DIRECTIONS FOR THIS TASK>
In the investor acknowledgement provision, why did the Investors make the representations and warranties referred to in Section 2.3?

___ TEXT FOR ANALYSIS ___

Section 2.4 Investor Acknowledgement. Each of the Investors acknowledges that it has made the representations and warranties referred to in Section 2.3 with the intention of persuading the Company to enter into this Agreement and that the Company has entered into this Agreement on the basis of, and in full reliance on, each of such representations and warranties. Each of the Investors also acknowledges that the representations and warranties made by the Company in Section 2.1, to the extent that they pertain to the New Warrants, are made solely to the extent, and will only survive for so long as, any of the Investors remains a party to the Registration Rights Agreement or a holder of the New Warrants.

___ INFORMATION SUPPLIED ___

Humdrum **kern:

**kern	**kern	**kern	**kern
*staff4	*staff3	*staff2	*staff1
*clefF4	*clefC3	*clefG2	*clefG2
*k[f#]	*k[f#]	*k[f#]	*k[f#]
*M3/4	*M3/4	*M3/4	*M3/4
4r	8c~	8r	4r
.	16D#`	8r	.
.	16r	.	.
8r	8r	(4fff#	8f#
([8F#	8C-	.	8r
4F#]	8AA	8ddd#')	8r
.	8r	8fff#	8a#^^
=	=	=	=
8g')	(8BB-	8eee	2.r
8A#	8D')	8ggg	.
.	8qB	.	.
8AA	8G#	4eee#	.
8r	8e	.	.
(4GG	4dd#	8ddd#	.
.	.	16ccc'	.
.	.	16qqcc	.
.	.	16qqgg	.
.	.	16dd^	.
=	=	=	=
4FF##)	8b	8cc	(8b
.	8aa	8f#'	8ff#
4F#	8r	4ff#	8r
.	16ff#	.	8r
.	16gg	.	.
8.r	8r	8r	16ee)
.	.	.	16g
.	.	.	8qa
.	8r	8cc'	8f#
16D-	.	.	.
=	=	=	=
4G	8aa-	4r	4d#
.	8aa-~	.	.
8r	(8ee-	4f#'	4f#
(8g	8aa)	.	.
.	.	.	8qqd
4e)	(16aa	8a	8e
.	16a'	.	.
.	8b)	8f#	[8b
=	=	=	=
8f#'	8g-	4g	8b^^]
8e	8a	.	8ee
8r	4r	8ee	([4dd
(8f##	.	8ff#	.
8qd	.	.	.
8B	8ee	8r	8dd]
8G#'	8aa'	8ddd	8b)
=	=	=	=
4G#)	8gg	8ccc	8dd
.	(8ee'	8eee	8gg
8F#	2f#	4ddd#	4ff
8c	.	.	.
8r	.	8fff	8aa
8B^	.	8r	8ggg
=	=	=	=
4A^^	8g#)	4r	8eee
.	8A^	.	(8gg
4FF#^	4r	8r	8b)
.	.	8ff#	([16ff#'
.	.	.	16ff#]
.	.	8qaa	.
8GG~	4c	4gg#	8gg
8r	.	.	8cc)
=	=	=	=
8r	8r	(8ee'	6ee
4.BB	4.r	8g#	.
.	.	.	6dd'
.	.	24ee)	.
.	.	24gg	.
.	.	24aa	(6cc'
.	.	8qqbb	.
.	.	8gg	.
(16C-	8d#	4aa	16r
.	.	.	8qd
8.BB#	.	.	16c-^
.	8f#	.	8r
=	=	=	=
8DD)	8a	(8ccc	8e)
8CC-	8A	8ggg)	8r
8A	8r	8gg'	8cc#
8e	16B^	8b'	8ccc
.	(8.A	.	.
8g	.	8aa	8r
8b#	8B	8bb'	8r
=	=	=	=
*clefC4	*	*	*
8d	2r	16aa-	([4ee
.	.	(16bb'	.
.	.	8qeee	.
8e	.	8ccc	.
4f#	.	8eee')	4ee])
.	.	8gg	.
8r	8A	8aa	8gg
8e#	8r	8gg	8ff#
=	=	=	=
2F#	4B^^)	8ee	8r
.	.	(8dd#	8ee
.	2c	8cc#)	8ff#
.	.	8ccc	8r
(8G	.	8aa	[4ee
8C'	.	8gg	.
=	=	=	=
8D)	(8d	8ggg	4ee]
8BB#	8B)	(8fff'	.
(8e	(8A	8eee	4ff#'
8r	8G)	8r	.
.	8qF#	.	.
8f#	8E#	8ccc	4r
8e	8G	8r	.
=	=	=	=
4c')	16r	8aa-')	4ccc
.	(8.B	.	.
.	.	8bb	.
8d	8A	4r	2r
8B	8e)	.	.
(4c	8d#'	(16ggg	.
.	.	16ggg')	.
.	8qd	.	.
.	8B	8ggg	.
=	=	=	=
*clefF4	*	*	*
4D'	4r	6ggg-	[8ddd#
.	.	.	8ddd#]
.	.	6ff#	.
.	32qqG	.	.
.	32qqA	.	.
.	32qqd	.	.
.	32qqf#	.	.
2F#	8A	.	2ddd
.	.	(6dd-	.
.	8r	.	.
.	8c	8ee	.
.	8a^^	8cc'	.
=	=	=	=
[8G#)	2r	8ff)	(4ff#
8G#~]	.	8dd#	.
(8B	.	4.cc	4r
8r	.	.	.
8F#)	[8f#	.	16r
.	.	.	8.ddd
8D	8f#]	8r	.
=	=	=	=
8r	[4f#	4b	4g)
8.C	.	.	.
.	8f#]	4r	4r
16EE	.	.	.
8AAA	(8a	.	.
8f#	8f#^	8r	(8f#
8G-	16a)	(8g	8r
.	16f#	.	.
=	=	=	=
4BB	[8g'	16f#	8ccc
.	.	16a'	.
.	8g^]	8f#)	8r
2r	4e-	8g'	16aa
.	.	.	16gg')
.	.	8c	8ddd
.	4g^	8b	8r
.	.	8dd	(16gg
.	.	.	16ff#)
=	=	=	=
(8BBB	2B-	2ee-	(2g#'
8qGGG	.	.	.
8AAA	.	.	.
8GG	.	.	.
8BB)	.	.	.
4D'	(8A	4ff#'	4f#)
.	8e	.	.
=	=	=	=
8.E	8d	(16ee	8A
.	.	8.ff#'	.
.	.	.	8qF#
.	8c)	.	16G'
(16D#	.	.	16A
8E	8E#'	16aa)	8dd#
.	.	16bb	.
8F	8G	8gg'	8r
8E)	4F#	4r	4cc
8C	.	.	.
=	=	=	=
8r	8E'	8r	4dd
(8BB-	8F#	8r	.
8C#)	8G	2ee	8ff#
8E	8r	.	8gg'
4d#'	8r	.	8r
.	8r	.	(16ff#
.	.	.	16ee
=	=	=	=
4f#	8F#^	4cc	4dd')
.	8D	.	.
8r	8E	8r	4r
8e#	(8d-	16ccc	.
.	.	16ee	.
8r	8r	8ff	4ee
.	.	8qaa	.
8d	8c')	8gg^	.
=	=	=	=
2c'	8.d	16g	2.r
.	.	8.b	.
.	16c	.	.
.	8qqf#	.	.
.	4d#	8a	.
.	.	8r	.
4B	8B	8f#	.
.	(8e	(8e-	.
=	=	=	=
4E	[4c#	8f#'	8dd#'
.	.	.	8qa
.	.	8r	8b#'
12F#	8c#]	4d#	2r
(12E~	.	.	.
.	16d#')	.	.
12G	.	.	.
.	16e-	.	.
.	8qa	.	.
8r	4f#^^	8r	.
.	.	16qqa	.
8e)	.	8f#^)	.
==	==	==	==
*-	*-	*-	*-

___

ANSWER>
They made them with the intention of persuading the Company to enter into this Agreement.